Available data:
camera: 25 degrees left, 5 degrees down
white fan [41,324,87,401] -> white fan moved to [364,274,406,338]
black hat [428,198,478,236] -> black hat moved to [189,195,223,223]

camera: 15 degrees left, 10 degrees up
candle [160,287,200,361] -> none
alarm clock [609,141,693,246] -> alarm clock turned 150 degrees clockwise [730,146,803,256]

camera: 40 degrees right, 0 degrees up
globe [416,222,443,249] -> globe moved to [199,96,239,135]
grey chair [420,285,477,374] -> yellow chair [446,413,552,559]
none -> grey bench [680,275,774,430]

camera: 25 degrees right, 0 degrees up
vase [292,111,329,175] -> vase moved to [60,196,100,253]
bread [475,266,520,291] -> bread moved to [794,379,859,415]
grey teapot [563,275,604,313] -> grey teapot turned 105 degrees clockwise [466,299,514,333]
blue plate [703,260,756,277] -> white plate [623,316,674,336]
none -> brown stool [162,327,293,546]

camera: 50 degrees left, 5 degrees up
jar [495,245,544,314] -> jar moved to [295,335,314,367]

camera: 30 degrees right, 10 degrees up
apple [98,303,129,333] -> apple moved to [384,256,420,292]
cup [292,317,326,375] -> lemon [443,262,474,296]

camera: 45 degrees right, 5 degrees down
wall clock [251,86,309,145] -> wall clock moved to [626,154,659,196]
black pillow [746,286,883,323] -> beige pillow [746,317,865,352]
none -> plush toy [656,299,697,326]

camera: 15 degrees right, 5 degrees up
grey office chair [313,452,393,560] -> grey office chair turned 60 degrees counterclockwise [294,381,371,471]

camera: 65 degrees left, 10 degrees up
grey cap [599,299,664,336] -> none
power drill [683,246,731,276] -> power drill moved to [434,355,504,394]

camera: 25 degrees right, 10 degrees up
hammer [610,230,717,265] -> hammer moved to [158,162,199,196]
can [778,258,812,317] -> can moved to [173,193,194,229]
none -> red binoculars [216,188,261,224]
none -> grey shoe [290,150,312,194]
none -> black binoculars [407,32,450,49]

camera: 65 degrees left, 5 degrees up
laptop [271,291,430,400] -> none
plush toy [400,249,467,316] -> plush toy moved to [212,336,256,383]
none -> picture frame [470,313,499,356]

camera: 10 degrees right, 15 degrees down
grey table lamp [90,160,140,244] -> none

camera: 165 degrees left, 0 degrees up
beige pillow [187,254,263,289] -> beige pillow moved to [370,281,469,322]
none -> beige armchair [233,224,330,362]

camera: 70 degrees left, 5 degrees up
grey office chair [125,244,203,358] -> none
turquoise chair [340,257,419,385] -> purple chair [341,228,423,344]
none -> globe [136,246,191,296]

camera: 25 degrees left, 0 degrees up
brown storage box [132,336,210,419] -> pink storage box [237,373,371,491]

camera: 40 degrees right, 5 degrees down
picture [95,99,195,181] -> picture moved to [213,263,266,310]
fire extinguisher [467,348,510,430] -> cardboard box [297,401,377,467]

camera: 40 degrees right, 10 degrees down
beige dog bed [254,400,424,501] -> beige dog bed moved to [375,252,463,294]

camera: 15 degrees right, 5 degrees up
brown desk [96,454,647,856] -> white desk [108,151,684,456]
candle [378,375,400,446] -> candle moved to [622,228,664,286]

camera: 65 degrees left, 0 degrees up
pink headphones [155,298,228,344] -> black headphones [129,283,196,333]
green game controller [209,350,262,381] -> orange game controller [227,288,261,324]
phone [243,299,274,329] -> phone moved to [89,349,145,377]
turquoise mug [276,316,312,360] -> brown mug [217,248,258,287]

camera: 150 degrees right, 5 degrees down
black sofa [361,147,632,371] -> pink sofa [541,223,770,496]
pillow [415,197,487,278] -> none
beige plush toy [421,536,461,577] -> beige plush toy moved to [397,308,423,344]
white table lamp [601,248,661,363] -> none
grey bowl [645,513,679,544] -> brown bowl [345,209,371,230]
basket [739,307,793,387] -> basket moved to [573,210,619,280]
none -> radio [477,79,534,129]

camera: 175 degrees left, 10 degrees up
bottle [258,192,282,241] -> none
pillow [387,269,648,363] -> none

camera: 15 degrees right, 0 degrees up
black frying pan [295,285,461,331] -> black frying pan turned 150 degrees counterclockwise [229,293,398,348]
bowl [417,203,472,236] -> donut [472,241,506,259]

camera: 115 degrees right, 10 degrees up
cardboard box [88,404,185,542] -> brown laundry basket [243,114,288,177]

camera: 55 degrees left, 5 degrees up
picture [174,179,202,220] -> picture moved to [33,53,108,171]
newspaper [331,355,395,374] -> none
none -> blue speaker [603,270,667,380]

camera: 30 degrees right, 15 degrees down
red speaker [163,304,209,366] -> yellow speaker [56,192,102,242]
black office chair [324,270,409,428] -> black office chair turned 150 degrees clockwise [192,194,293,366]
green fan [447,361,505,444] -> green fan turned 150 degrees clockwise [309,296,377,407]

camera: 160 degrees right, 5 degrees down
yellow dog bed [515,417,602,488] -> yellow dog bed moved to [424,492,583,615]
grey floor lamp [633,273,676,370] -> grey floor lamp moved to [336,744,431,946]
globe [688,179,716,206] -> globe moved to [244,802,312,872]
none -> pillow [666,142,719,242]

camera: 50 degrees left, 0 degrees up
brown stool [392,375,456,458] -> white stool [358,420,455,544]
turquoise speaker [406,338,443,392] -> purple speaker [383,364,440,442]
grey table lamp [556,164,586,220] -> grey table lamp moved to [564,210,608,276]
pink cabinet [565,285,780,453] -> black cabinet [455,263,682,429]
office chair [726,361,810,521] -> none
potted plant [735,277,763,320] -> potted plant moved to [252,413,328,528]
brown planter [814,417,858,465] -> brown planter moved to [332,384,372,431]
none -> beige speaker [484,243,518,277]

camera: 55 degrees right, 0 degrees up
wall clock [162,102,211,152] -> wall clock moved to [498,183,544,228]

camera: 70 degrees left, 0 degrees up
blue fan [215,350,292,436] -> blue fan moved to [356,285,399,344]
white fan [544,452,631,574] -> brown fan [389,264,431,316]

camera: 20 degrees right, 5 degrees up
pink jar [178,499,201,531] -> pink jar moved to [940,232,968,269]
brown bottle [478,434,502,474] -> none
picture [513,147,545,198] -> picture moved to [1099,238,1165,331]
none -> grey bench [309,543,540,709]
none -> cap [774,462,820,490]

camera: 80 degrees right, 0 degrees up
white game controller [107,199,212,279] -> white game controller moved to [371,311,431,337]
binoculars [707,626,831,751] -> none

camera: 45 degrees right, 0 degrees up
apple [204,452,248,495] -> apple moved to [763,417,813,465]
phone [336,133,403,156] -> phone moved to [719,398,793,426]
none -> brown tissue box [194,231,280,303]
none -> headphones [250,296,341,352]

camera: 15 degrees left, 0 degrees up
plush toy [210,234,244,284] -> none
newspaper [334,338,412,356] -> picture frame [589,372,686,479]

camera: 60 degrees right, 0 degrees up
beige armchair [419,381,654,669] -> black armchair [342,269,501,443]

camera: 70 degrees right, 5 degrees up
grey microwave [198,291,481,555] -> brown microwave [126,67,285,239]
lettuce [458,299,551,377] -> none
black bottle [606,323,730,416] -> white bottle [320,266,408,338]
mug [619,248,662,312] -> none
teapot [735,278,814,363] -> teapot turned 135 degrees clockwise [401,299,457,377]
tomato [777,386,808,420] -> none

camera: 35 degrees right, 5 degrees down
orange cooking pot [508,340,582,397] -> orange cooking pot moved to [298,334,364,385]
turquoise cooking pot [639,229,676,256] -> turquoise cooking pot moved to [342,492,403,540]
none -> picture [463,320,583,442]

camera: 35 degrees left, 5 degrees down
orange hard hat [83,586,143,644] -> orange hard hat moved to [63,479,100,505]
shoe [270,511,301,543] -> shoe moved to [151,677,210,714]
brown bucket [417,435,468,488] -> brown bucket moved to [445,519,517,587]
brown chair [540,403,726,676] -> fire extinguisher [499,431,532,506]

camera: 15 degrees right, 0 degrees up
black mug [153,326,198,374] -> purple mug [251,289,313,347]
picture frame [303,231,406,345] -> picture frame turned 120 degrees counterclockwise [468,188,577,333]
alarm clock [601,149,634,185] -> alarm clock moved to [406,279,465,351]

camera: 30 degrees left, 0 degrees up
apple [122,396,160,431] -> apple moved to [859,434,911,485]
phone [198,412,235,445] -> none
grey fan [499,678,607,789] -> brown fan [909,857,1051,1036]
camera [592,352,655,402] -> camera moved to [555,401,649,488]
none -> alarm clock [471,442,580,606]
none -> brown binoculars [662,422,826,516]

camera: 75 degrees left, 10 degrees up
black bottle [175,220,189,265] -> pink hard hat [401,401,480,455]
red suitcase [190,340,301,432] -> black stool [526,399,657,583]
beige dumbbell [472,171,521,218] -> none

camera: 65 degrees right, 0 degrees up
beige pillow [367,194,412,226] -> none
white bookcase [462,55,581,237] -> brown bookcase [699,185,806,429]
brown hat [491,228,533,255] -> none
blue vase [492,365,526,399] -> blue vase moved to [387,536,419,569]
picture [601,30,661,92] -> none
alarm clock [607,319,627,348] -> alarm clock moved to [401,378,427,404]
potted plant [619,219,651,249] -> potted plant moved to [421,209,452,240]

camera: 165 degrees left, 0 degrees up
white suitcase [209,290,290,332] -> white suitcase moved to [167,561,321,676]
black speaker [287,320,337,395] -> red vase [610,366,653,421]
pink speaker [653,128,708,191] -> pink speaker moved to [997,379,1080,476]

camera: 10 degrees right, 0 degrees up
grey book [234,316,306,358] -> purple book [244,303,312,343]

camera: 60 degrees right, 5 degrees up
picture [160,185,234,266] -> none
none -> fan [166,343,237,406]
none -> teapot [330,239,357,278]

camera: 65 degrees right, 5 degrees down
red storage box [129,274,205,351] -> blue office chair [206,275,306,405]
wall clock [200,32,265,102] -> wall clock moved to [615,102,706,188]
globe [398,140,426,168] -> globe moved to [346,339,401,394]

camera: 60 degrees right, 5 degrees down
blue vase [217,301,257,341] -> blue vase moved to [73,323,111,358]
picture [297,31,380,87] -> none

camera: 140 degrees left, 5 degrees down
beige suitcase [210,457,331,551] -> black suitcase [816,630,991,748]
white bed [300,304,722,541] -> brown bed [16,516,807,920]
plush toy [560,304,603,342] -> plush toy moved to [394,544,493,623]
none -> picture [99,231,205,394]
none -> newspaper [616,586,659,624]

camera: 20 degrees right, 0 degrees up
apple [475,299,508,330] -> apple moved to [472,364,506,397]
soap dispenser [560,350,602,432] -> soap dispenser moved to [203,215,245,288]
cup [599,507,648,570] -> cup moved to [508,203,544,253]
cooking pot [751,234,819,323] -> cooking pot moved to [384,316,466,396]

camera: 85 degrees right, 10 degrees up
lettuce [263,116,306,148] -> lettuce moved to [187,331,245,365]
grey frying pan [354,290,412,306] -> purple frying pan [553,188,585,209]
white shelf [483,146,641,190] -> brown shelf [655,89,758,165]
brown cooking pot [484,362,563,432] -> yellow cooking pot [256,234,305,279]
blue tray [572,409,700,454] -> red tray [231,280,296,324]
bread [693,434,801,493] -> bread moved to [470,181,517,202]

Assignment:
Above are the records. Copy the lines beginning at the one that has "camera: 20 degrees right, 5 degrees up" and ending with the one that has "apple [204,452,248,495] ->", unchanged.

Solution below:
camera: 20 degrees right, 5 degrees up
pink jar [178,499,201,531] -> pink jar moved to [940,232,968,269]
brown bottle [478,434,502,474] -> none
picture [513,147,545,198] -> picture moved to [1099,238,1165,331]
none -> grey bench [309,543,540,709]
none -> cap [774,462,820,490]

camera: 80 degrees right, 0 degrees up
white game controller [107,199,212,279] -> white game controller moved to [371,311,431,337]
binoculars [707,626,831,751] -> none

camera: 45 degrees right, 0 degrees up
apple [204,452,248,495] -> apple moved to [763,417,813,465]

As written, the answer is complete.